» Written instruction
Quote every one of the records below verbatim, keeping each line as it stands.
#####
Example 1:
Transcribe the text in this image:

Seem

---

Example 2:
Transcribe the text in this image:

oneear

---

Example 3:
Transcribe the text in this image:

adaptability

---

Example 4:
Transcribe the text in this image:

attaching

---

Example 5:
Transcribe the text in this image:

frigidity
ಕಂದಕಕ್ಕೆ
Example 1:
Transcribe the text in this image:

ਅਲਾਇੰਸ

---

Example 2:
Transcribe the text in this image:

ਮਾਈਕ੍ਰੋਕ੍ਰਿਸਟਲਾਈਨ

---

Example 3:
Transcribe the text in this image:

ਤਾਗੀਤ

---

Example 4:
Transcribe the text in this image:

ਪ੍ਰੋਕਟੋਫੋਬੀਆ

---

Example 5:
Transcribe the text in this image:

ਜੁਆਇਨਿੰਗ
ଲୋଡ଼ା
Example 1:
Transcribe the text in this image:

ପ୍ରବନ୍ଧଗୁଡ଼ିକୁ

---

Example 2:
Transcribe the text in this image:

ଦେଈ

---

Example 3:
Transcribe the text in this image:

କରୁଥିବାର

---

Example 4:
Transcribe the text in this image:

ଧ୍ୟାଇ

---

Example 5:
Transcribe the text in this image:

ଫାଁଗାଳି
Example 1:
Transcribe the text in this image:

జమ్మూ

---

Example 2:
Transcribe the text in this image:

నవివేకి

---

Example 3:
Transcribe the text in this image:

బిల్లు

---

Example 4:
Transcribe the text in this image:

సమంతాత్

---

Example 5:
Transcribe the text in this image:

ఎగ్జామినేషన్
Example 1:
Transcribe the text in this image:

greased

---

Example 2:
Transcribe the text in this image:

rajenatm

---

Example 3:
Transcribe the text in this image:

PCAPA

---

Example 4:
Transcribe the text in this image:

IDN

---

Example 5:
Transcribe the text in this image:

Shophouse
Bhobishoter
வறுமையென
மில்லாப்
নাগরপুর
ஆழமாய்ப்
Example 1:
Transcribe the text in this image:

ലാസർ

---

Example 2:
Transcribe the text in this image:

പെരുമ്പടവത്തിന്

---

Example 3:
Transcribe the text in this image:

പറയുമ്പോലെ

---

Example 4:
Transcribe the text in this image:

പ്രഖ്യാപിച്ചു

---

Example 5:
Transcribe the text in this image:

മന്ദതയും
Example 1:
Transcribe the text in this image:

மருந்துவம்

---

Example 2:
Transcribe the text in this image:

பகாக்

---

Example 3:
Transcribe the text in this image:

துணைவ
#####
» Result for this task
Example 1:
Transcribe the text in this image:

Seem

---

Example 2:
Transcribe the text in this image:

oneear

---

Example 3:
Transcribe the text in this image:

adaptability

---

Example 4:
Transcribe the text in this image:

attaching

---

Example 5:
Transcribe the text in this image:

frigidity
ಕಂದಕಕ್ಕೆ
Example 1:
Transcribe the text in this image:

ਅਲਾਇੰਸ

---

Example 2:
Transcribe the text in this image:

ਮਾਈਕ੍ਰੋਕ੍ਰਿਸਟਲਾਈਨ

---

Example 3:
Transcribe the text in this image:

ਤਾਗੀਤ

---

Example 4:
Transcribe the text in this image:

ਪ੍ਰੋਕਟੋਫੋਬੀਆ

---

Example 5:
Transcribe the text in this image:

ਜੁਆਇਨਿੰਗ
ଲୋଡ଼ା
Example 1:
Transcribe the text in this image:

ପ୍ରବନ୍ଧଗୁଡ଼ିକୁ

---

Example 2:
Transcribe the text in this image:

ଦେଈ

---

Example 3:
Transcribe the text in this image:

କରୁଥିବାର

---

Example 4:
Transcribe the text in this image:

ଧ୍ୟାଇ

---

Example 5:
Transcribe the text in this image:

ଫାଁଗାଳି
Example 1:
Transcribe the text in this image:

జమ్మూ

---

Example 2:
Transcribe the text in this image:

నవివేకి

---

Example 3:
Transcribe the text in this image:

బిల్లు

---

Example 4:
Transcribe the text in this image:

సమంతాత్

---

Example 5:
Transcribe the text in this image:

ఎగ్జామినేషన్
Example 1:
Transcribe the text in this image:

greased

---

Example 2:
Transcribe the text in this image:

rajenatm

---

Example 3:
Transcribe the text in this image:

PCAPA

---

Example 4:
Transcribe the text in this image:

IDN

---

Example 5:
Transcribe the text in this image:

Shophouse
Bhobishoter
வறுமையென
மில்லாப்
নাগরপুর
ஆழமாய்ப்
Example 1:
Transcribe the text in this image:

ലാസർ

---

Example 2:
Transcribe the text in this image:

പെരുമ്പടവത്തിന്

---

Example 3:
Transcribe the text in this image:

പറയുമ്പോലെ

---

Example 4:
Transcribe the text in this image:

പ്രഖ്യാപിച്ചു

---

Example 5:
Transcribe the text in this image:

മന്ദതയും
Example 1:
Transcribe the text in this image:

மருந்துவம்

---

Example 2:
Transcribe the text in this image:

பகாக்

---

Example 3:
Transcribe the text in this image:

துணைவ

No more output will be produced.